US 12,229,691 B2
Uncertainty quantification for machine learning classification modelling
Kamalika Das, Saratoga, CA (US)
Assigned to Intuit Inc., Mountain View, CA (US)
Filed by Intuit, Inc., Mountain View, CA (US)
Filed on Mar. 16, 2023, as Appl. No. 18/122,641.
Prior Publication US 2024/0311665 A1, Sep. 19, 2024
Int. Cl. G06N 7/01 (2023.01); G06N 5/022 (2023.01)

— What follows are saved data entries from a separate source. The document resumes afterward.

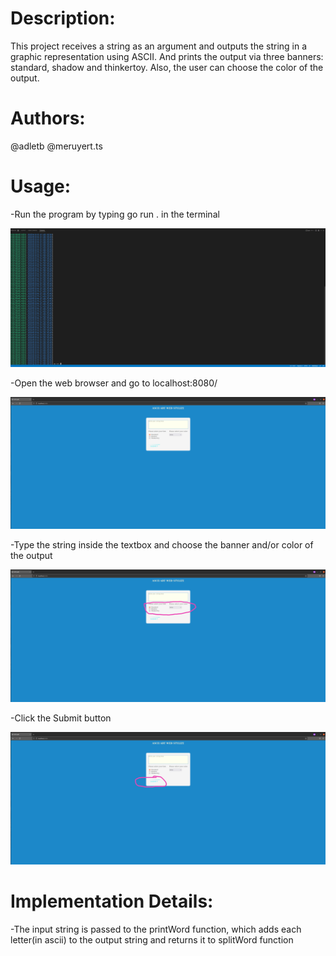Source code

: # Description: #
This project receives a string as an argument and outputs the string in a graphic representation using ASCII. And prints the output via three banners: standard, shadow and thinkertoy. Also, the user can choose the color of the output.

# Authors: #
@adletb
@meruyert.ts

# Usage: # 
-Run the program by typing go run . in the terminal

![](images/first.jpg)

-Open the web browser and go to localhost:8080/

![](images/second.jpg)

-Type the string inside the textbox and choose the banner and/or color of the output

![](images/third.jpg)

-Click the Submit button

![](images/fourth.jpg)

# Implementation Details: #
-The input string is passed to the printWord function, which adds each letter(in ascii) to the output string and returns it to splitWord function
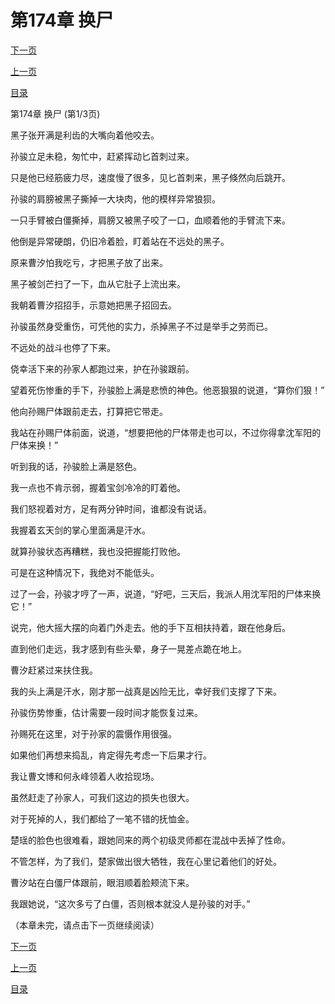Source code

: <h1>第174章    换尸</h1>
            <div><p><a href="./520_%E7%AC%AC174%E7%AB%A0_%E6%8D%A2%E5%B0%B8.md">下一页</a></p><p><a href="./518_%E7%AC%AC173%E7%AB%A0_%E5%BC%95%E9%A2%88%E5%8F%97%E6%88%AE.md">上一页</a></p><p><a href="../">目录</a></p></div>
            <div><p>第174章    换尸 (第1/3页)</p><p>黑子张开满是利齿的大嘴向着他咬去。</p><p>孙骏立足未稳，匆忙中，赶紧挥动匕首刺过来。</p><p>只是他已经筋疲力尽，速度慢了很多，见匕首刺来，黑子倏然向后跳开。</p><p>孙骏的肩膀被黑子撕掉一大块肉，他的模样异常狼狈。</p><p>一只手臂被白僵撕掉，肩膀又被黑子咬了一口，血顺着他的手臂流下来。</p><p>他倒是异常硬朗，仍旧冷着脸，盯着站在不远处的黑子。</p><p>原来曹汐怕我吃亏，才把黑子放了出来。</p><p>黑子被剑芒扫了一下，血从它肚子上流出来。</p><p>我朝着曹汐招招手，示意她把黑子招回去。</p><p>孙骏虽然身受重伤，可凭他的实力，杀掉黑子不过是举手之劳而已。</p><p>不远处的战斗也停了下来。</p><p>侥幸活下来的孙家人都跑过来，护在孙骏跟前。</p><p>望着死伤惨重的手下，孙骏脸上满是悲愤的神色。他恶狠狠的说道，“算你们狠！”</p><p>他向孙赐尸体跟前走去，打算把它带走。</p><p>我站在孙赐尸体前面，说道，“想要把他的尸体带走也可以，不过你得拿沈军阳的尸体来换！”</p><p>听到我的话，孙骏脸上满是怒色。</p><p>我一点也不肯示弱，握着宝剑冷冷的盯着他。</p><p>我们怒视着对方，足有两分钟时间，谁都没有说话。</p><p>我握着玄天剑的掌心里面满是汗水。</p><p>就算孙骏状态再糟糕，我也没把握能打败他。</p><p>可是在这种情况下，我绝对不能低头。</p><p>过了一会，孙骏才哼了一声，说道，“好吧，三天后，我派人用沈军阳的尸体来换它！”</p><p>说完，他大摇大摆的向着门外走去。他的手下互相扶持着，跟在他身后。</p><p>直到他们走远，我才感到有些头晕，身子一晃差点跪在地上。</p><p>曹汐赶紧过来扶住我。</p><p>我的头上满是汗水，刚才那一战真是凶险无比，幸好我们支撑了下来。</p><p>孙骏伤势惨重，估计需要一段时间才能恢复过来。</p><p>孙赐死在这里，对于孙家的震慑作用很强。</p><p>如果他们再想来捣乱，肯定得先考虑一下后果才行。</p><p>我让曹文博和何永峰领着人收拾现场。</p><p>虽然赶走了孙家人，可我们这边的损失也很大。</p><p>对于死掉的人，我们都给了一笔不错的抚恤金。</p><p>楚瑶的脸色也很难看，跟她同来的两个初级灵师都在混战中丢掉了性命。</p><p>不管怎样，为了我们，楚家做出很大牺牲，我在心里记着他们的好处。</p><p>曹汐站在白僵尸体跟前，眼泪顺着脸颊流下来。</p><p>我跟她说，“这次多亏了白僵，否则根本就没人是孙骏的对手。”</p><p>（本章未完，请点击下一页继续阅读）</p></div>
            <div><p><a href="./520_%E7%AC%AC174%E7%AB%A0_%E6%8D%A2%E5%B0%B8.md">下一页</a></p><p><a href="./518_%E7%AC%AC173%E7%AB%A0_%E5%BC%95%E9%A2%88%E5%8F%97%E6%88%AE.md">上一页</a></p><p><a href="../">目录</a></p></div>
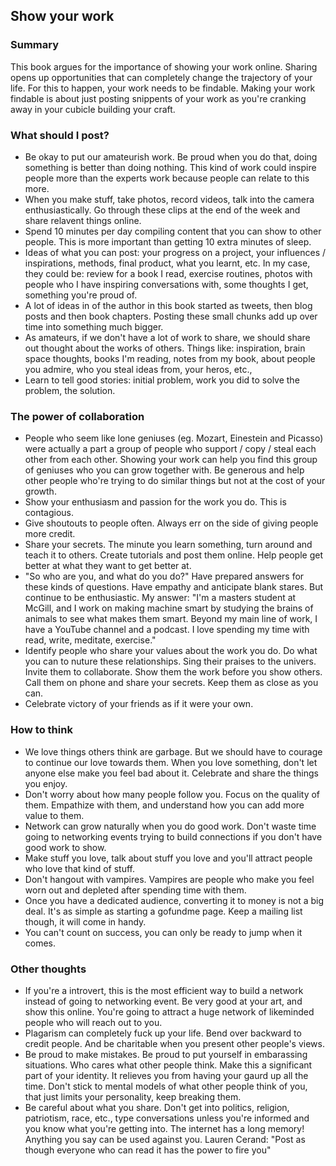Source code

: ## Show your work

### Summary

This book argues for the importance of showing your work online. Sharing opens up opportunities that can completely change the trajectory of your life. For this to happen, your work needs to be findable. Making your work findable is about just posting snippents of your work as you're cranking away in your cubicle building your craft.

### What should I post?

- Be okay to put our amateurish work. Be proud when you do that, doing something is better than doing nothing. This kind of work could inspire people more than the experts work because people can relate to this more. 
- When you make stuff, take photos, record videos, talk into the camera enthusiastically. Go through these clips at the end of the week and share relavent things online.
- Spend 10 minutes per day compiling content that you can show to other people. This is more important than getting 10 extra minutes of sleep.
- Ideas of what you can post: your progress on a project, your influences / inspirations, methods, final product, what you learnt, etc. In my case, they could be: review for a book I read, exercise routines, photos with people who I have inspiring conversations with, some thoughts I get, something you're proud of.
- A lot of ideas in of the author in this book started as tweets, then blog posts and then book chapters. Posting these small chunks add up over time into something much bigger.
- As amateurs, if we don't have a lot of work to share, we should share out thought about the works of others. Things like: inspiration, brain space thoughts, books I'm reading, notes from my book, about people you admire, who you steal ideas from, your heros, etc.,
- Learn to tell good stories: initial problem, work you did to solve the problem, the solution.

### The power of collaboration

- People who seem like lone geniuses (eg. Mozart, Einestein and Picasso) were actually a part a group of people who support / copy / steal each other from each other. Showing your work can help you find this group of geniuses who you can grow together with. Be generous and help other people who're trying to do similar things but not at the cost of your growth.
- Show your enthusiasm and passion for the work you do. This is contagious. 
- Give shoutouts to people often. Always err on the side of giving people more credit.
- Share your secrets. The minute you learn something, turn around and teach it to others. Create tutorials and post them online. Help people get better at what they want to get better at. 
- "So who are you, and what do you do?" Have prepared answers for these kinds of questions. Have empathy and anticipate blank stares. But continue to be enthusiastic. My answer: "I'm a masters student at McGill, and I work on making machine smart by studying the brains of animals to see what makes them smart. Beyond my main line of work, I have a YouTube channel and a podcast. I love spending my time with read, write, meditate, exercise."
- Identify people who share your values about the work you do. Do what you can to nuture these relationships. Sing their praises to the univers. Invite them to collaborate. Show them the work before you show others. Call them on phone and share your secrets. Keep them as close as you can.
- Celebrate victory of your friends as if it were your own.

### How to think

- We love things others think are garbage. But we should have to courage to continue our love towards them. When you love something, don't let anyone else make you feel bad about it. Celebrate and share the things you enjoy. 
- Don't worry about how many people follow you. Focus on the quality of them. Empathize with them, and understand how you can add more value to them.
- Network can grow naturally when you do good work. Don't waste time going to networking events trying to build connections if you don't have good work to show.
- Make stuff you love, talk about stuff you love and you'll attract people who love that kind of stuff.
- Don't hangout with vampires. Vampires are people who make you feel worn out and depleted after spending time with them.
- Once you have a dedicated audience, converting it to money is not a big deal. It's as simple as starting a gofundme page. Keep a mailing list though, it will come in handy.
- You can't count on success, you can only be ready to jump when it comes. 

### Other thoughts

- If you're a introvert, this is the most efficient way to build a network instead of going to networking event. Be very good at your art, and show this online. You're going to attract a huge network of likeminded people who will reach out to you. 
- Plagarism can completely fuck up your life. Bend over backward to credit people. And be charitable when you present other people's views. 
- Be proud to make mistakes. Be proud to put yourself in embarassing situations. Who cares what other people think. Make this a significant part of your identity. It relieves you from having your gaurd up all the time. Don't stick to mental models of what other people think of you, that just limits your personality, keep breaking them.
- Be careful about what you share. Don't get into politics, religion, patriotism, race, etc., type conversations unless you're informed and you know what you're getting into. The internet has a long memory! Anything you say can be used against you. Lauren Cerand: "Post as though everyone who can read it has the power to fire you"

CPC G06N 7/01 (2023.01) [G06N 5/022 (2013.01)] 18 Claims
OG exemplary drawing
 
1. A method, comprising:
processing nonlinear input data associated with an electronic data transaction with an ensemble of tree-based nonlinear machine learning models to generate an output at each leaf node of each tree-based nonlinear machine learning model, wherein the output is based on a traversal path of each tree-based nonlinear machine learning model in the ensemble of tree-based nonlinear machine learning models;
generating a high-dimensional embedding based on the output of each leaf node of each tree-based nonlinear machine learning model in the ensemble of tree-based nonlinear machine learning models, wherein the high-dimensional embedding encodes one or more nonlinear features associated with the nonlinear input data traversed in the traversal path of each tree-based nonlinear machine learning model in the ensemble of tree-based nonlinear machine learning models;
projecting the high-dimensional embedding into a lower-dimensional embedding by applying a dimensionality reduction function, wherein:
the dimensionality reduction function is based on a principal component analysis, and
the lower-dimensional embedding comprises a lower-dimensional representation of the one or more nonlinear features;
processing the lower-dimensional embedding with a Bayesian logistic regression machine learning model to generate a binary class prediction associated with the nonlinear input data;
determining a confidence for the binary class prediction with the Bayesian logistic regression machine learning model, wherein the confidence for the binary class prediction is based on a credible interval of the binary class prediction and the nonlinear input data; outputting:
the binary class prediction if the confidence is greater than or equal to a threshold; or
a flipped binary class prediction if the confidence is lower than the threshold; and
authorizing the electronic data transaction based on the binary class prediction or the flipped binary class prediction.